Заметив Уилла, лежащего в гамаке, девочка осеклась:
– Ой! Я не знала, что вы здесь.
Уилл, ничего не говоря, помахал ей рукой. Девочка мельком ему улыбнулась и вновь обратилась к матери:
– Бабушке Лакшми вдруг стало очень плохо, а дедушка Роберт сейчас на Высокогорной станции, и они не могут ему дозвониться.
– Ты все время бежала?
– Да, но не там, где тропинки слишком крутые.
Сьюзила обняла и поцеловала девочку, а потом проворно и деловито поднялась со стула.
– Я иду к матери Дугалда, – сказала она.
– Она... – Уилл взглянул на Мэри Сароджини, а потом опять на Сьюзилу. – Является ли смерть табу? Можно ли упоминать об этом при ребенке?

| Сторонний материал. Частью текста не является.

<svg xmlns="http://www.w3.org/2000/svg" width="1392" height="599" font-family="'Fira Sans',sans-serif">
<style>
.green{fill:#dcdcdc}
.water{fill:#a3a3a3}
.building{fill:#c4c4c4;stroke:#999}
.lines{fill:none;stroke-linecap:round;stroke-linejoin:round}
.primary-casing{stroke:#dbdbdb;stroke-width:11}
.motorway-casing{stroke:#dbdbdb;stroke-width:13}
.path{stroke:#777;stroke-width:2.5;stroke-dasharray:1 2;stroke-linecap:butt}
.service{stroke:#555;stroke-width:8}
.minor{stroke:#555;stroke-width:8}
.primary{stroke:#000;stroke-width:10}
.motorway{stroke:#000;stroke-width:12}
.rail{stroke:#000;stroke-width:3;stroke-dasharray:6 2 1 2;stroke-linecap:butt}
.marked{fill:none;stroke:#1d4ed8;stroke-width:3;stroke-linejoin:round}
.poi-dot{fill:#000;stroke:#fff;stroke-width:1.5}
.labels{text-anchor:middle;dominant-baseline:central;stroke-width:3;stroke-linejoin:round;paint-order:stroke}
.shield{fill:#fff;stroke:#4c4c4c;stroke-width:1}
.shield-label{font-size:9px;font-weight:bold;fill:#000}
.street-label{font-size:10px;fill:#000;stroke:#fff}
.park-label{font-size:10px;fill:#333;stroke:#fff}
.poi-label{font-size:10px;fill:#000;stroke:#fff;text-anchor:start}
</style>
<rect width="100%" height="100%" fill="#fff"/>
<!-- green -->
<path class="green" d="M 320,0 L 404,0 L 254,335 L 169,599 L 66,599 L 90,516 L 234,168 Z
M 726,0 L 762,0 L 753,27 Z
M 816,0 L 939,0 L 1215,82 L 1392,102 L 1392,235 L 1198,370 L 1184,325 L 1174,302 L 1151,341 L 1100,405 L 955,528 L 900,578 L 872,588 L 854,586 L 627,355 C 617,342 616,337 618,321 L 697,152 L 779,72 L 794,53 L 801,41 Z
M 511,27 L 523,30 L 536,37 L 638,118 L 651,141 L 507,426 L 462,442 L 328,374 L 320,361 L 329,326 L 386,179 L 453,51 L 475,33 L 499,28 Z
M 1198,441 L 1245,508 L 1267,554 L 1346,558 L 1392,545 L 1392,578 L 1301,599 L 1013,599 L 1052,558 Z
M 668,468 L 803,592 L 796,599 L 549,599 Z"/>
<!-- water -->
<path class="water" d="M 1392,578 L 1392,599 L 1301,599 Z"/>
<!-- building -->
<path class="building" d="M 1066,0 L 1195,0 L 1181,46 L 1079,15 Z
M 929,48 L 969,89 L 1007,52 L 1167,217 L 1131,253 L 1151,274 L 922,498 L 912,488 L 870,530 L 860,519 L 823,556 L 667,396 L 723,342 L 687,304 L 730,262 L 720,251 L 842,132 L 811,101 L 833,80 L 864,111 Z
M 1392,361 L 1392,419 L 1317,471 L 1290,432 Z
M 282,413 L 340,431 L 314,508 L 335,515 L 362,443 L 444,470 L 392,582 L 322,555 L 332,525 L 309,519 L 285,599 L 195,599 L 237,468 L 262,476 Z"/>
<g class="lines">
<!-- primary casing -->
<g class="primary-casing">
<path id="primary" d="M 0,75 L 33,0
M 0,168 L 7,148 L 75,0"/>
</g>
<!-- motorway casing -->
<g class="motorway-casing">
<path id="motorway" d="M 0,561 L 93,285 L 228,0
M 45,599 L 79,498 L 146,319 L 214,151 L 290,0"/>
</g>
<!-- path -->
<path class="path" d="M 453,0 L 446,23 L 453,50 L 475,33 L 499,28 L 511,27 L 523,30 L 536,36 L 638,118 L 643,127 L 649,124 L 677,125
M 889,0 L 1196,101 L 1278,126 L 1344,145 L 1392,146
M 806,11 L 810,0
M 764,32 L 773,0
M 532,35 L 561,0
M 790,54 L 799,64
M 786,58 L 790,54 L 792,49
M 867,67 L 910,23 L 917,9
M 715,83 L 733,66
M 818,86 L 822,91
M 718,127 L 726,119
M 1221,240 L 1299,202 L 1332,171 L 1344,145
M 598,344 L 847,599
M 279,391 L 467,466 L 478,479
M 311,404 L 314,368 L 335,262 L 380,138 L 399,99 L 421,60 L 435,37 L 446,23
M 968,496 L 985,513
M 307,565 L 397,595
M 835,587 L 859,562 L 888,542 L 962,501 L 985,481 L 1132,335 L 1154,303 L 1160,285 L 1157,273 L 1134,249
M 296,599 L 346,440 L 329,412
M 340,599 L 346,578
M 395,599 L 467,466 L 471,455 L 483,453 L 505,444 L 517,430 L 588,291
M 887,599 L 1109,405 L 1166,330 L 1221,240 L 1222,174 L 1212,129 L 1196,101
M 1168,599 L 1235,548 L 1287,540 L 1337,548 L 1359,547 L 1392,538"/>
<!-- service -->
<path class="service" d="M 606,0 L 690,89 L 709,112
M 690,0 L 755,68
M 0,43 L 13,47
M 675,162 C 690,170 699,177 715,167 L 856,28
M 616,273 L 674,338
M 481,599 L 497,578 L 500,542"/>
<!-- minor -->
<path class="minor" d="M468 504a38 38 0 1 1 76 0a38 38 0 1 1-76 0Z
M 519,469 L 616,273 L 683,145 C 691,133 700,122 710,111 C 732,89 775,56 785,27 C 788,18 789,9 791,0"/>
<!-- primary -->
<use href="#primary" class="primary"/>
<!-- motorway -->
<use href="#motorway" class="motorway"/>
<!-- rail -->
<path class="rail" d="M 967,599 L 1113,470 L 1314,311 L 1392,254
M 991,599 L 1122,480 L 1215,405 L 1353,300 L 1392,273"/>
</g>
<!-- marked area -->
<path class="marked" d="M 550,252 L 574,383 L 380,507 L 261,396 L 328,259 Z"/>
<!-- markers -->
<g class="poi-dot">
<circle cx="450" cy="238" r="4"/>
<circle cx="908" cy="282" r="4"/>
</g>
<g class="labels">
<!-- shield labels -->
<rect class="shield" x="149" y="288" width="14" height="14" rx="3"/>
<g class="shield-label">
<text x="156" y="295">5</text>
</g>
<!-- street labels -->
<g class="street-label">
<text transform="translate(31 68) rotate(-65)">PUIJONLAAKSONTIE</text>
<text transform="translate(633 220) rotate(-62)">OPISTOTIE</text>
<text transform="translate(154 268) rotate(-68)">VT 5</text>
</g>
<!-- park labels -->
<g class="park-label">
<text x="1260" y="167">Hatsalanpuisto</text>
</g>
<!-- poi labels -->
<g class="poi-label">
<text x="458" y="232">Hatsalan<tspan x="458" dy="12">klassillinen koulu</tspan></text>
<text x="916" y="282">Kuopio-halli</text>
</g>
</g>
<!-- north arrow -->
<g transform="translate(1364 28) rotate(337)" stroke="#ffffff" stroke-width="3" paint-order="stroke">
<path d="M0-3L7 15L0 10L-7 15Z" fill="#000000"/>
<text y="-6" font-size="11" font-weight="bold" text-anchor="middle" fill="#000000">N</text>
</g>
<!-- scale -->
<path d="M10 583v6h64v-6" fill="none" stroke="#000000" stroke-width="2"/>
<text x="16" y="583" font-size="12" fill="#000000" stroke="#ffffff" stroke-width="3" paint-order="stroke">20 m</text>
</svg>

– Умирает, вы хотите сказать?
Уилл кивнул.
– Мы все этого ждали, конечно, – сказала Сьюзила, – но только не сегодня. Сегодня утром ей было немного лучше. – Сьюзила покачала головой. – Что ж, мне надо идти, чтобы стоять рядом – даже находясь в другом мире. Хотя это, конечно, не другой мир. Не настолько другой, как вам представляется. Нам придется прервать беседу, но, думаю, еще будет возможность поговорить. Кстати, что вы собираетесь делать? Можете остаться здесь. Или – хотите – я отвезу вас к доктору Роберту? Можно также поехать со мной и Мэри Сароджини в больницу.

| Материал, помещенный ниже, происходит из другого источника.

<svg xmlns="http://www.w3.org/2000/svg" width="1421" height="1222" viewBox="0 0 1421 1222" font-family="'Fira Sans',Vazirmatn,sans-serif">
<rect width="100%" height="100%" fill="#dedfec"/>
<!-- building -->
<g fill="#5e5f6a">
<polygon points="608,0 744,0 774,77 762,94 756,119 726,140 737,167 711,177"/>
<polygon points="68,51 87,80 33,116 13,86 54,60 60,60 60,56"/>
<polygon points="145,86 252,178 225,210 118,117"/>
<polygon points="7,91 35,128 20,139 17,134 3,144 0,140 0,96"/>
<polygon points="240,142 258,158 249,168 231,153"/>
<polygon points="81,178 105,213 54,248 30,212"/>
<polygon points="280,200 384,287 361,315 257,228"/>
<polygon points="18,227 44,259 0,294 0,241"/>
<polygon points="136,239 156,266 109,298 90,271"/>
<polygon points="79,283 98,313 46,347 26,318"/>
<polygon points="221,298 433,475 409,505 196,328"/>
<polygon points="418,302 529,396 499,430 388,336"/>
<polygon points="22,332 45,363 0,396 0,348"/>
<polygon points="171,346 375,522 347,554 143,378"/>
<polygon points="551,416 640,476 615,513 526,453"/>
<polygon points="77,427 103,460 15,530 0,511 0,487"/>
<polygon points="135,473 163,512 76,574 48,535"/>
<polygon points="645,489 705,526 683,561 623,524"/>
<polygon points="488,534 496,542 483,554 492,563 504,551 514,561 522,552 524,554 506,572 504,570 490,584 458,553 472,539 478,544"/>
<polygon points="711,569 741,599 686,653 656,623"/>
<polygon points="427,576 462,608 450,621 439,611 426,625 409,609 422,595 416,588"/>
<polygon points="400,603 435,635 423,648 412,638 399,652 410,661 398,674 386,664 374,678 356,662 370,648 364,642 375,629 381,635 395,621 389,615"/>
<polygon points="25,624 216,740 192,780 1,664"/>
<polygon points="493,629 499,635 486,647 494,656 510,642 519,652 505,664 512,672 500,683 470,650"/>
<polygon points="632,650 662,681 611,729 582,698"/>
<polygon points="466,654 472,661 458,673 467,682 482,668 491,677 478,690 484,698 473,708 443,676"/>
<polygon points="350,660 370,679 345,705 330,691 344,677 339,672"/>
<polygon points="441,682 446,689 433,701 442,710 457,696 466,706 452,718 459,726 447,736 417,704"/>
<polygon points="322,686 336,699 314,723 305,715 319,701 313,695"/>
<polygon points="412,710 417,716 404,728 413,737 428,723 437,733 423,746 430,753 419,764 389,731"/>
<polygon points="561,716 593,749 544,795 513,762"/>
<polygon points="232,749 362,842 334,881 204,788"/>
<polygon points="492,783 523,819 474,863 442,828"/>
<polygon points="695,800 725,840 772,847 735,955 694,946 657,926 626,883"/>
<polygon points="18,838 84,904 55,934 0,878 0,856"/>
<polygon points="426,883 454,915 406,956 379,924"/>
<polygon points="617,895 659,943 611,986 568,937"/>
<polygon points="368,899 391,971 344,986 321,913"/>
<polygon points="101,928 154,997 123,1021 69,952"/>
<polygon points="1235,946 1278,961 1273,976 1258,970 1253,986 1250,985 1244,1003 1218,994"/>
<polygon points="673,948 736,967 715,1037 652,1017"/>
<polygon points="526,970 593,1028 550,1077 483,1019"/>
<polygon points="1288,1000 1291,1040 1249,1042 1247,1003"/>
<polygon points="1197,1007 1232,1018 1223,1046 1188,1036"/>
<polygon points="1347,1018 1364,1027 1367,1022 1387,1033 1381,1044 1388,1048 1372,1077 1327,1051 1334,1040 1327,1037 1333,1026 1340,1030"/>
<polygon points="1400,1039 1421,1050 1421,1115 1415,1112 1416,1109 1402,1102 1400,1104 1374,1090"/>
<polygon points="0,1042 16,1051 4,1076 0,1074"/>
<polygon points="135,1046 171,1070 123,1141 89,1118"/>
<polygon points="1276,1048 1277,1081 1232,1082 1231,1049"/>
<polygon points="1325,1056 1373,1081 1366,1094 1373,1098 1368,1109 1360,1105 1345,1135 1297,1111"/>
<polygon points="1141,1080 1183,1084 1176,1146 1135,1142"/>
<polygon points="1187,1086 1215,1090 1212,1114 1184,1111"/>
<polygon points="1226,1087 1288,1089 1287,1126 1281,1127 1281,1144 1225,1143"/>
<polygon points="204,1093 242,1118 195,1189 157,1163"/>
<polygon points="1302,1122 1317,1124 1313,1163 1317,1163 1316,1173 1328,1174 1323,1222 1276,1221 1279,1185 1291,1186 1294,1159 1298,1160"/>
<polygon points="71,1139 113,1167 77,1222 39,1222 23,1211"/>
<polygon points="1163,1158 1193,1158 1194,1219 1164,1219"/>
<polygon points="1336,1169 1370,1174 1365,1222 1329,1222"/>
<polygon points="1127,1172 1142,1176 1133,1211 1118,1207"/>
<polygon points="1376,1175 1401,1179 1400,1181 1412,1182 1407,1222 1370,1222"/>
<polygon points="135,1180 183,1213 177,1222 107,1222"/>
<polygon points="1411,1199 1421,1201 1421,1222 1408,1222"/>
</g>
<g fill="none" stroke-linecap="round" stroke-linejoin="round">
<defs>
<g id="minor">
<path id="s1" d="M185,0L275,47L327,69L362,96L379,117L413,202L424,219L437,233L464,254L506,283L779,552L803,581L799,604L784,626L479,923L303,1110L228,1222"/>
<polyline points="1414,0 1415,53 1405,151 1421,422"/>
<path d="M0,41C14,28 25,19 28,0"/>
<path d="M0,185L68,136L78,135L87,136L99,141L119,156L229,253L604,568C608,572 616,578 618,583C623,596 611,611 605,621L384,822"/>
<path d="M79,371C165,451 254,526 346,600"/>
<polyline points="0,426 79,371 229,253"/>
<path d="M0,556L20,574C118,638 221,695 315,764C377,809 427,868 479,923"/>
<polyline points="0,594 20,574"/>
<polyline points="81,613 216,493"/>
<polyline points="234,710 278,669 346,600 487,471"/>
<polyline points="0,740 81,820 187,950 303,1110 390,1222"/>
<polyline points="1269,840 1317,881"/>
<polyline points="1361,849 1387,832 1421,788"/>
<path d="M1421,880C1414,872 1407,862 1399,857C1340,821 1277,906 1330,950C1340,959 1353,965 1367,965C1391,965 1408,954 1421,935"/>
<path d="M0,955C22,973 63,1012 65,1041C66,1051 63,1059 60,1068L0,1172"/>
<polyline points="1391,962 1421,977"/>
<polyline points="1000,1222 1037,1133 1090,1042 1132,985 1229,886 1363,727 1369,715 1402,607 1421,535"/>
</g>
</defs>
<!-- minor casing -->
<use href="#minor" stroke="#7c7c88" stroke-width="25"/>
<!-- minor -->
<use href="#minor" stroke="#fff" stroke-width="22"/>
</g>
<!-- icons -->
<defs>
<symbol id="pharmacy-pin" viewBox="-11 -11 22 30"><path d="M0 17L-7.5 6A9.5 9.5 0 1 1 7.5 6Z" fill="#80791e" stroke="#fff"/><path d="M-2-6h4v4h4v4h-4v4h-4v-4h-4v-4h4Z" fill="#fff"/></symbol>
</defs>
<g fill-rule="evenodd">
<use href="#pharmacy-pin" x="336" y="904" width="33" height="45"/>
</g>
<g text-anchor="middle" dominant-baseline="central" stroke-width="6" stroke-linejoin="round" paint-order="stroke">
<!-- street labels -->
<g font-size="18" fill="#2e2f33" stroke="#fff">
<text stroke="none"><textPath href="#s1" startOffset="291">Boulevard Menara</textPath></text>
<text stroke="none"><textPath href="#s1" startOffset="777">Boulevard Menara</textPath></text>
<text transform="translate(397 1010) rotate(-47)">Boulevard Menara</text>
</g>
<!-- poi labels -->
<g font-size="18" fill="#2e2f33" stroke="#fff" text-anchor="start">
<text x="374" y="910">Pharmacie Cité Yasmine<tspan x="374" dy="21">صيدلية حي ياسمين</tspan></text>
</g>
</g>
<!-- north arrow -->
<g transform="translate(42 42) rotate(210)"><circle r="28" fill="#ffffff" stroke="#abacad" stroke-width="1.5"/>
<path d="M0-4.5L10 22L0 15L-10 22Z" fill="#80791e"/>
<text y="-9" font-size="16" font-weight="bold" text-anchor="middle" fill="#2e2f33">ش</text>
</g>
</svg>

– В качестве профессионального наблюдателя казней?
– Нет, но в качестве человеческого существа, которому необходимо знать, как жить и как умирать, – с чувством проговорила Сьюзила. – Необходимо знать так же, как и всем нам.
– А
– Тот, кто не мешает себе, не помешает и другим.
Она взяла его за руку и помогла выбраться из гамака. Две минуты спустя они уже ехали мимо пруда лотосов и огромного Будды, медитирующего под капюшоном кобры, и – мимо белого буйвола – через главные ворота Станции. Дождь кончился, и в зеленом небе огромные облака блистали, словно архангелы. Предзакатное солнце лучилось со сверхъестественной яркостью.

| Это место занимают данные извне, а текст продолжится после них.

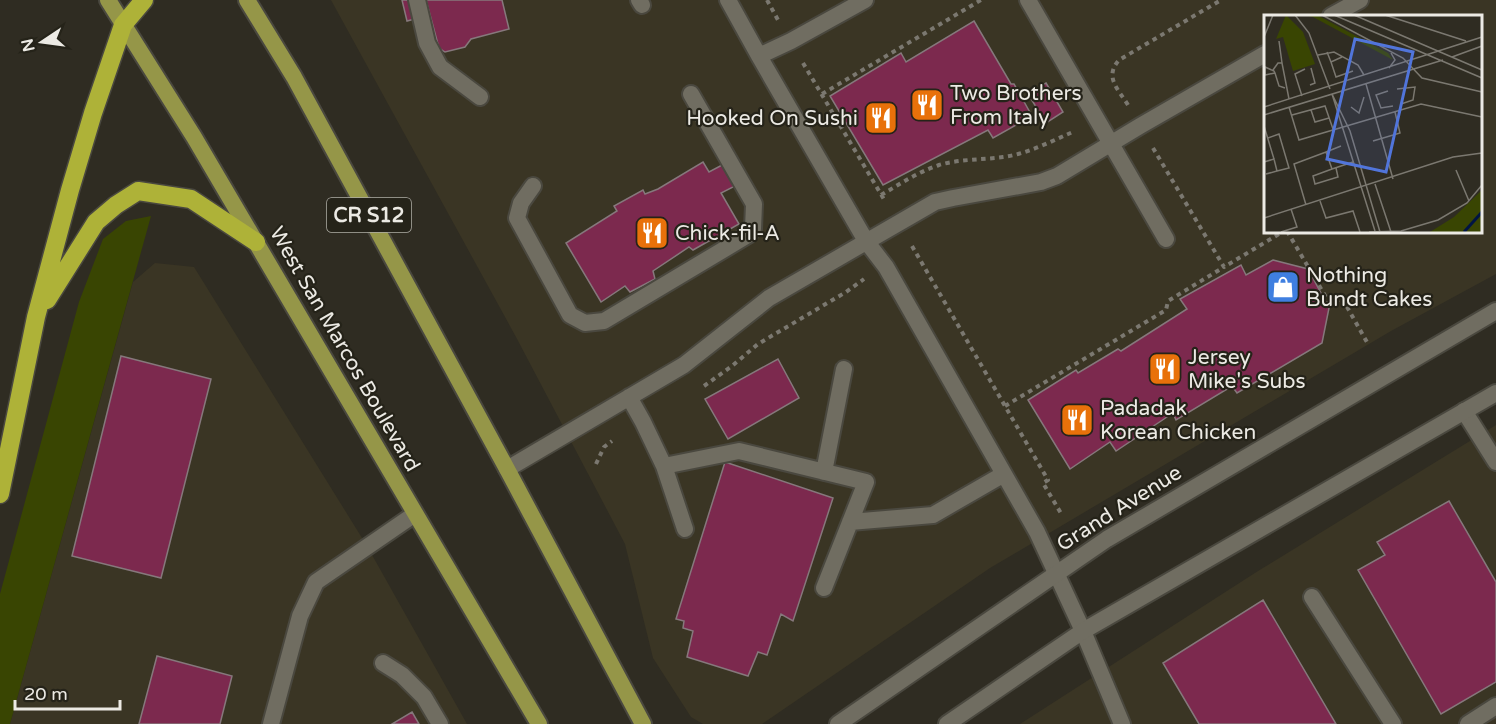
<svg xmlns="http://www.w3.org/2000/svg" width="1496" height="724" viewBox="0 0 1496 724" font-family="'Varela Round',sans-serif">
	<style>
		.built { fill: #3a3524; fill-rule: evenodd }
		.green { fill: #394502 }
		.building { fill: #7c294e; stroke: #86787c; stroke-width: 1.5 }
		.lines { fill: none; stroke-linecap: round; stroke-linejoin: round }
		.service-casing { stroke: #4a483f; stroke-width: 20 }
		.tertiary-casing { stroke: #4a483f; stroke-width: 20 }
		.primary-casing { stroke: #4a483f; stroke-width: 20 }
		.motorway-casing { stroke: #4a483f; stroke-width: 21 }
		.path { stroke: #7b7870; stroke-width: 4; stroke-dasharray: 4.5 4.5; stroke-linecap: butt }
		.service { stroke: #706d61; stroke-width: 16 }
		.tertiary { stroke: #706d61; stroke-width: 16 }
		.primary { stroke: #959648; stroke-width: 16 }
		.motorway { stroke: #aeb238; stroke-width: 18 }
		.labels { text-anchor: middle; stroke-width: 4.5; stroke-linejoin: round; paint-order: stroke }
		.shield { fill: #252319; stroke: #b0aea7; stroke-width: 1.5 }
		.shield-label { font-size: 20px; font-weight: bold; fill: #eceae4 }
		.poi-label { font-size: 21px; fill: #eceae4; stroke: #252319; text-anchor: start }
		.street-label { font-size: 21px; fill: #eceae4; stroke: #252319 }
		.inset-river { fill: none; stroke: #001444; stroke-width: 3 }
		.inset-road { fill: none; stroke: #7b7870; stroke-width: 1.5 }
		.view { fill: #5175db; fill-opacity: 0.15; stroke: #5175db; stroke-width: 3 }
		.inset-edge { fill: none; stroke: #eceae4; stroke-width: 3 }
	</style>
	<rect width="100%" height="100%" fill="#2f2c22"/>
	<path class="built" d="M331 0H1496V274L1391 331 990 568 762 724H703L691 717 653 658 625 544 516 337ZM1265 16H1480V231H1265Z
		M155 263 194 267 367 546 467 724H10L133 282Z
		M1496 425V724H1020L1258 571Z"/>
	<path class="green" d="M151 216 10 724H0V594L79 302 103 239 126 221Z"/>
	<path class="building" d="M402 0H426L430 15 407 21Z
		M426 0H502L509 29 471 39 465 47 445 52 439 48Z
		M974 21 1011 84H1014L1032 116 993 138 988 130 883 185 830 96 901 53 906 62Z
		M1046 83 1063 112 1046 123 1028 94Z
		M703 162 709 172 724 164 737 185 721 193 739 224 693 250 689 247 653 271 655 279 630 292 625 286 601 302 566 243 617 211 614 206 643 190 645 194 658 189Z
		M1273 260 1308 269 1329 308 1322 343 1237 393 1232 386 1176 420 1173 413 1116 451 1110 442 1070 469 1028 400 1076 370 1078 373 1118 349 1121 351 1187 309 1180 299 1241 265 1246 275Z
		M121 356 211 379 161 578 72 556Z
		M778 359 799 398 728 439 705 399Z
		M725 462 833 498 793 621 781 614 767 655 758 652 748 676 687 657 693 631 683 628 684 621 676 619Z
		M1449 501 1496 582V682L1441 714 1358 570 1385 555 1377 542Z
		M1263 600 1336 724H1199L1163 663Z
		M157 656 232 676 220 724H139Z
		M412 712 419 724H392Z"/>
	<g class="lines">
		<g class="service-casing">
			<path id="service" d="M417 0 427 43 440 67 480 97
				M639 0 642 5
				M728 0 759 56 866 241 886 267 1037 532 1083 631 1122 724
				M1028 0 1166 239
				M1331 16 1360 0
				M759 56 791 41 865 0
				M533 186 521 203 517 218 570 315 585 323 604 321 748 235 753 229 754 204 691 94
				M629 397 643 422 664 466 685 529
				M1464 411 1496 462
				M664 466 739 451 866 482 824 588
				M507 469 684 365 769 298 935 202 953 198 1041 182 1057 176 1140 126 1265 54
				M824 472 844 369
				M850 522 933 515 1004 474
				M1312 597 1393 724
				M383 663 402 675 424 697 440 724
				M271 724 300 616 316 582 415 514
				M1468 724 1496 706"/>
		</g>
		<g class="tertiary-casing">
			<path id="tertiary" d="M838 724 1107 539 1496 311
				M947 724 1083 631 1496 393"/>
		</g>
		<g class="primary-casing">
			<path id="primary" d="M108 0 194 137 539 724
				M247 0 294 77 507 469 643 724"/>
		</g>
		<g class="motorway-casing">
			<path id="motorway" d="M47 300 96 222 116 205 138 191 191 199 256 242
				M0 494 36 317 70 190 93 113 123 25 144 0"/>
		</g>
		<path class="path" d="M767 0 778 20
			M803 63 885 201
			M822 94 981 0
			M1128 105C1118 89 1104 77 1119 60L1221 0
			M1153 148 1224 267 1284 231
			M881 195C900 184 918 172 939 165 959 159 982 160 1003 157 1028 154 1051 141 1073 132
			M1287 231 1330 304 1342 298 1368 344
			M912 246 1048 480 1043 483 1062 515
			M704 386 732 366 758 344 846 292 864 279
			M1005 406 1166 310 1168 301 1224 267
			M596 464 604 447 612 441"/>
		<use href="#service" class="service"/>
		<use href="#tertiary" class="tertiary"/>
		<use href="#primary" class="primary"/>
		<use href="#motorway" class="motorway"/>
	</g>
	<defs>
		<g id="restaurant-square" transform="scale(1.725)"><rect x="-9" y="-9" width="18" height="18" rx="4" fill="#e8710a" stroke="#252319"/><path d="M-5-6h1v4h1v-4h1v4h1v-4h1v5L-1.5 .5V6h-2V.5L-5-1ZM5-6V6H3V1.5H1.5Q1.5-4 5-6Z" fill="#fff"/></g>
		<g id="shop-square" transform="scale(1.725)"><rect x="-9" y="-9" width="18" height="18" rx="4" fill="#3f7fe0" stroke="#252319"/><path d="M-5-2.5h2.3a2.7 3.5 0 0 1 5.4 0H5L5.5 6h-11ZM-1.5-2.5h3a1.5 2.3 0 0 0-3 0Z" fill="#fff"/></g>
	</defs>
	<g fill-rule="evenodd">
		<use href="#restaurant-square" x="927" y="105"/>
		<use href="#restaurant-square" x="881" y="118"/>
		<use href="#restaurant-square" x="652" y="233"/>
		<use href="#shop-square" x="1283" y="287"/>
		<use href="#restaurant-square" x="1165" y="369"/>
		<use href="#restaurant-square" x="1077" y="420"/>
	</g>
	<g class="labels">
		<rect class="shield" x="327" y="198" width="84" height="34" rx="4.5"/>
		<g class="shield-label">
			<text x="369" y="222">CR S12</text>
		</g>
		<g class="poi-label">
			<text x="950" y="100">Two Brothers<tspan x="950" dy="24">From Italy</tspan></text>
			<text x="858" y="125" text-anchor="end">Hooked On Sushi</text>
			<text x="675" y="240">Chick-fil-A</text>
			<text x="1306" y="282">Nothing<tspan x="1306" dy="24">Bundt Cakes</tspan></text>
			<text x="1188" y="364">Jersey<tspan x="1188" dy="24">Mike's Subs</tspan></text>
			<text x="1100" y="415">Padadak<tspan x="1100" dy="24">Korean Chicken</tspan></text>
		</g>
		<g class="street-label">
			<text transform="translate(345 349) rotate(60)" y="7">West San Marcos Boulevard</text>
			<text transform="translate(1119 508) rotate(-32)" y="7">Grand Avenue</text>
		</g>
	</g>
	<g transform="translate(1264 15)">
		<rect width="218" height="218" fill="#2f2c22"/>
		<path d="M22 0 39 17 51 49 29 56 19 22 12 24ZM39 0H53L124 38 129 45 49 2ZM217 176V217H166L190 202Z" fill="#394502"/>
		<path class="inset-river" d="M200 217 218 197"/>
		<path class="inset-road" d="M31 0 45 18 66 74M58 0 139 43 158 63 218 77M70 0 218 63M90 0 218 55M121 0 202 26M0 22 9 0M15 26 18 48M63 37 67 47 78 42M54 40 70 37 94 50 100 60M188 42 218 31M67 47 72 62 89 56M125 53 131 45 127 38M9 55 14 48H18L25 84M11 58 1 60V52L10 56 11 58 15 71 21 73M102 69 129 164M46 70 51 68 47 53M133 74 151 72 149 85 137 89M124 76 112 80 117 93 129 91M68 79 86 116 116 217M68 79 111 216M38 81 31 59 41 54M0 92 218 22M25 92 35 125 157 89 218 102M87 92 95 98 100 82M47 95 51 107 65 103M0 100 179 45M28 100 61 91 69 114M0 111 10 144 0 147M4 123 15 119 25 153 13 156M109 126 136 118 131 97M77 131 62 137 68 154 89 147M68 154 49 161 51 169 74 162 72 153M192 155 205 186M2 159 13 156 10 144M111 169 127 217M56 186 62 203 89 196 96 217M42 190 30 149 62 137M0 203 189 142 218 138M17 217 33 212 27 194M105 217 137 216 174 205 203 188 218 170"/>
		<path class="view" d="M91 24 149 37 122 157 63 144Z"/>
		<rect width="218" height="218" class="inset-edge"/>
	</g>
	<g transform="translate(42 42) rotate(257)" stroke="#252319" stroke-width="4.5" paint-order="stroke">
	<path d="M0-4.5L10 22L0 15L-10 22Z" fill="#eceae4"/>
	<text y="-9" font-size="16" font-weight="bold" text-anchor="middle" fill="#eceae4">N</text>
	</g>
	<path d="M15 700v9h105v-9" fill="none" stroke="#eceae4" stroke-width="3"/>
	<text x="24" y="700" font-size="18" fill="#eceae4" stroke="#252319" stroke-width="4.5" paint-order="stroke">20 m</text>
</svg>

Soles occidere et redire possunt;nobis cum semel occidit brevis lux,nox est perpetua una dormienda.Da mi basia mille.[37]Вечерняя заря и смерть; смерть и поцелуи; поцелуи – и за ними рождение и смерть множества поколений, наблюдающих восходы и закаты.
– Что говорят умирающим? – спросил Уилл. – Им тоже велят поменьше задумываться о бессмертии и просто продолжать свое дело?
– Да, если вам угодно. Именно так им и говорят. В продолжении осознания и состоит искусство умирать.
– И вы учите этому искусству?
– Я бы определила это несколько иначе. Мы помогаем умирающим в искусстве жить. Понимать, кто вы в действительности, осознавать всеобщую, надличностную жизнь, которая выражает себя через нас, – вот в чем состоит искусство жизни. И мы помогаем умирающим именно в этом искусстве – до самого конца. А может быть, и после конца.
– После конца? – переспросил Уилл. – Но вы только что сказали, что умирающим не следует думать об этом.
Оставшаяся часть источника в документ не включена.